Lors de notre première tentative, nous avions cru à un cul de sac surtout présent pour habiller l’horizon. Mais en y revenant, nous avons découvert que l’assemblage baroque de poutres et d’échafaudages permettait bien d’atteindre le sommet de la bâtisse, et ainsi d’accéder à l’impressionnant point de vue qu’offre la hauteur. Mieux (et attention, mini-spoiler) : on y trouve une carte au trésor qui lance alors une quête complètement optionnelle, mais particulièrement satisfaisante tant on a l’impression de se construire soi-même sa propre histoire. Et c’est quand même bien là l’essence d’un RPG.
Les décors et la carte (les cartes, car le jeu n’est pas tout à fait un open world, mais est divisé en plusieurs grandes zones ouvertes) sont ainsi le vrai personnage principal du jeu. Notre avatar, aventurier-élu-sauveur-du-monde n’étant presque que le véhicule un peu générique qui permettra de partir à sa rencontre. De nombreux détails dans les décors nous font nous imaginer mille et une histoires. Ici, une cabane abandonnée, là les ruines d’une imposante construction de pierre… Qu’étaient-ils ? Que leur est-il arrivé ? Les lieux sont véritablement « habités », et contrairement à bon nombre de jeux, on parcourt les décors d’Avowed en observant vraiment les détails qu’il a à nous présenter.
Et la carte est magnifiée par le travail réussi sur la lumière, qui permet, outre de contempler certains tableaux magnifiques, de discerner le crépuscule lorsqu’il arrive, ou de voir la matinée défiler lentement, la lumière de l’aube devenant très progressivement, et avec une espèce de naturel, le soleil du midi.
Naturel, le mot est lancé. Car Avowed est un peu le jeu « anti-IA générative » par excellence. On voit bien que tout est dessiné, pensé, avec l’objectif de nous raconter quelque chose. La carte au trésor qui figure dans le phare, la scénette entre deux gardes et un cadavre à laquelle on assiste en prenant, par curiosité, un ascenseur, ont été placées là par des développeurs conscients de ce que signifie l’exploration dans un jeu.

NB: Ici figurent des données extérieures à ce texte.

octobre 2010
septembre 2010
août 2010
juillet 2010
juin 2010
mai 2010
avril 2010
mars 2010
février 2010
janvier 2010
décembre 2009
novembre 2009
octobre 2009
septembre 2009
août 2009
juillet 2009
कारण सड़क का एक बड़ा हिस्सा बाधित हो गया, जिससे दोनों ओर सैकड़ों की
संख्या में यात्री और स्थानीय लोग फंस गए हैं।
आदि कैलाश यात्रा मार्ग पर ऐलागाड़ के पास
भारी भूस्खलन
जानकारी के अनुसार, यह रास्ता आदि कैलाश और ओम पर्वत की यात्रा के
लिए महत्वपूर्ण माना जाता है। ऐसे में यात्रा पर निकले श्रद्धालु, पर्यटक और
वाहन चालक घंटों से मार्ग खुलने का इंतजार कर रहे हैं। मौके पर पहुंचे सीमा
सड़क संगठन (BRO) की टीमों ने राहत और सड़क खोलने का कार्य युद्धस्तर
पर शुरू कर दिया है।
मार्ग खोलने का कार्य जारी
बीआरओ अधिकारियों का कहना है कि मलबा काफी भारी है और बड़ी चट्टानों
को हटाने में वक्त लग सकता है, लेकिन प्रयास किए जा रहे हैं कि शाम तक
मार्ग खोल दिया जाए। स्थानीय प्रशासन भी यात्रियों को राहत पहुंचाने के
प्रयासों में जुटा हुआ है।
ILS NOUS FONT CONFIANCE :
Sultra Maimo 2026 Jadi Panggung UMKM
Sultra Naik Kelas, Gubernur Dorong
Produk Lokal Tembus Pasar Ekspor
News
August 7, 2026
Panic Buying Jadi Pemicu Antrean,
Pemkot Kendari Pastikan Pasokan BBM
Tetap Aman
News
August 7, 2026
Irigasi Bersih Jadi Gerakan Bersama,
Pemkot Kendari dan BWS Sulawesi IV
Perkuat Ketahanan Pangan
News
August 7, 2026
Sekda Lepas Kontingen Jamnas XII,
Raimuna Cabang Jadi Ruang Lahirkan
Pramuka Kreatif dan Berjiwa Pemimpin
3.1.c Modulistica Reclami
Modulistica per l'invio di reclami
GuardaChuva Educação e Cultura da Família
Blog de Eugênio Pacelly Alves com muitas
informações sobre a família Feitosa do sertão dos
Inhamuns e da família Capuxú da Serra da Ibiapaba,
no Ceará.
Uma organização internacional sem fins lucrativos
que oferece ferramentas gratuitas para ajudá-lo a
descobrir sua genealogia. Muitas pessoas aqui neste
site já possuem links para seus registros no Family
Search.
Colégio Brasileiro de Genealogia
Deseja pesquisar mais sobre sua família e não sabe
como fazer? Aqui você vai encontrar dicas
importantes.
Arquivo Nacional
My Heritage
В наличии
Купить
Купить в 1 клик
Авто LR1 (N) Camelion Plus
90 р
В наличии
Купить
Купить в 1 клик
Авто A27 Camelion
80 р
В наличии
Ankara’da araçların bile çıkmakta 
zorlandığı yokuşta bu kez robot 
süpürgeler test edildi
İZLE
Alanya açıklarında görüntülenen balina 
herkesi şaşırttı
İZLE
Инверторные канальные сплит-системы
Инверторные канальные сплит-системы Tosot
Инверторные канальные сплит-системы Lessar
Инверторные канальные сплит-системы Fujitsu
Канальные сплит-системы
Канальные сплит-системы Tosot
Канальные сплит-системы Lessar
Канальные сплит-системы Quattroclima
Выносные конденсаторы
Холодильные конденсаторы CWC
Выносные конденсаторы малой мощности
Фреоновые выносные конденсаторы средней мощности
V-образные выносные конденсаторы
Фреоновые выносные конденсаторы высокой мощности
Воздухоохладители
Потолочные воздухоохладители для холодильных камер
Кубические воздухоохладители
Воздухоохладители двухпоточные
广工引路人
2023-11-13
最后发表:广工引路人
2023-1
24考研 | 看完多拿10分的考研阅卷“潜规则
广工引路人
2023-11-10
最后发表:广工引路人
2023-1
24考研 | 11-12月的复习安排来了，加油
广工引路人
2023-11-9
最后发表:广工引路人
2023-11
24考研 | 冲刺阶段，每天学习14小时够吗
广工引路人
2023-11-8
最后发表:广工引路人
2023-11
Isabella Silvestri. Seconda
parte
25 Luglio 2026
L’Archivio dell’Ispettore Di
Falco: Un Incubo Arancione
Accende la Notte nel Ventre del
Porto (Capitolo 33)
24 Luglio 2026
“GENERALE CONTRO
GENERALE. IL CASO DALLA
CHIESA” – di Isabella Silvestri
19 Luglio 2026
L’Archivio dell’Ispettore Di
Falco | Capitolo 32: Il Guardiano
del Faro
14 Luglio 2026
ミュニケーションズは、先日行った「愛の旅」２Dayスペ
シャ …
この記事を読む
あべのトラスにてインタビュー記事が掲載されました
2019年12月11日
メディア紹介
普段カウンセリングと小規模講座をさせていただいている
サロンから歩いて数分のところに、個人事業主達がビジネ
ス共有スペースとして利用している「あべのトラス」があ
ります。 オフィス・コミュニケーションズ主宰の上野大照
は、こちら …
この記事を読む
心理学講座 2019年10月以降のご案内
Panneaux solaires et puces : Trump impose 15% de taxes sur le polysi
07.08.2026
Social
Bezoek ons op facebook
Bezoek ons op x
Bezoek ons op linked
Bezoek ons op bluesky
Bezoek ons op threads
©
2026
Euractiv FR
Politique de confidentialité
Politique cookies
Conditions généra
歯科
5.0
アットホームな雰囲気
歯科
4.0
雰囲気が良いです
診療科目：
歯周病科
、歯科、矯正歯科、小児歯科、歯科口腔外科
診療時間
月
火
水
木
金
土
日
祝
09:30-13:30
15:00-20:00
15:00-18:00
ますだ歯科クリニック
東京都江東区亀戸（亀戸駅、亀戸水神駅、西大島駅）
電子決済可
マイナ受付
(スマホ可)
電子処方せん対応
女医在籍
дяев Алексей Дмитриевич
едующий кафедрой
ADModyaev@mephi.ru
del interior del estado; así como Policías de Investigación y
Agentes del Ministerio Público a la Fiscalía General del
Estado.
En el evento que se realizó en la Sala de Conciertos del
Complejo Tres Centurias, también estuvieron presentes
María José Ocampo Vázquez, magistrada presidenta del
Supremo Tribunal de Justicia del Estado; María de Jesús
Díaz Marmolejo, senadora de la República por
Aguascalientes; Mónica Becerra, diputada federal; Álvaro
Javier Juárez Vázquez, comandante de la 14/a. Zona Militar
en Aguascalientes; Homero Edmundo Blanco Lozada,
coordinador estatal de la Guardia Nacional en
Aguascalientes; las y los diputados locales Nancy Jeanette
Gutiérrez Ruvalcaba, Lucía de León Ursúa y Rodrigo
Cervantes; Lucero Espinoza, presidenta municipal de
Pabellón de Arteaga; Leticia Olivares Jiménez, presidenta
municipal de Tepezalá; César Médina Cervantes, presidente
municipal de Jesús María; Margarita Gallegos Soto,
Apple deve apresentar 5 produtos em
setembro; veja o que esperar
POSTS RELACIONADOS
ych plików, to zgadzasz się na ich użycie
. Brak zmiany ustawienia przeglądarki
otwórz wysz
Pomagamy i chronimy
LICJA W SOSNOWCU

La récompense de cette exploration n’est pas toujours une augmentation des caractéristiques de la fiche de personnage, mais aussi un panorama, un dialogue, une rencontre, c’est-à-dire des souvenirs. Et parmi les succès que distribue la Xbox au fur et à mesure des progrès dans le jeu, les plus précieux que l’on puisse remporter dans Avowed sont bien ceux-là : des souvenirs.
Avec son open world qui n’en n’est pas vraiment un, un scénario bateau au possible et des mécaniques si classiques qu’on pourrait les qualifier d’éculées, Avowed semble tout faire pour éviter d’être « la surprise du Game Pass ». Ce qu’il ne sera pas de toutes façons, puisque les joueurs avaient confiance en Obsidian pour nous livrer un RPG digne du studio. Et à raison, car si le jeu ne brille pas par son originalité, il s’apprécie comme une bonne vieille recette familiale. Sure de régaler tout le monde, et dont on ne s’attend pas à être étonné, mais à apprécier, tout simplement.
La direction artistique est magnifique, les dialogues très bien écrits (chapeau au doublage, aux nombreux accents des personnages qui viennent figurer la diversité des habitants d’Eora, et à la très bonne synchro labiale en V.O), et surtout, la carte et les décors appellent à l’aventure et à l’exploration comme peu d’environnements de jeu vidéo savent le faire. Avowed est de ces jeux qui trottent dans la tête entre deux parties, et dont on gardera le souvenir longtemps après l’avoir fini.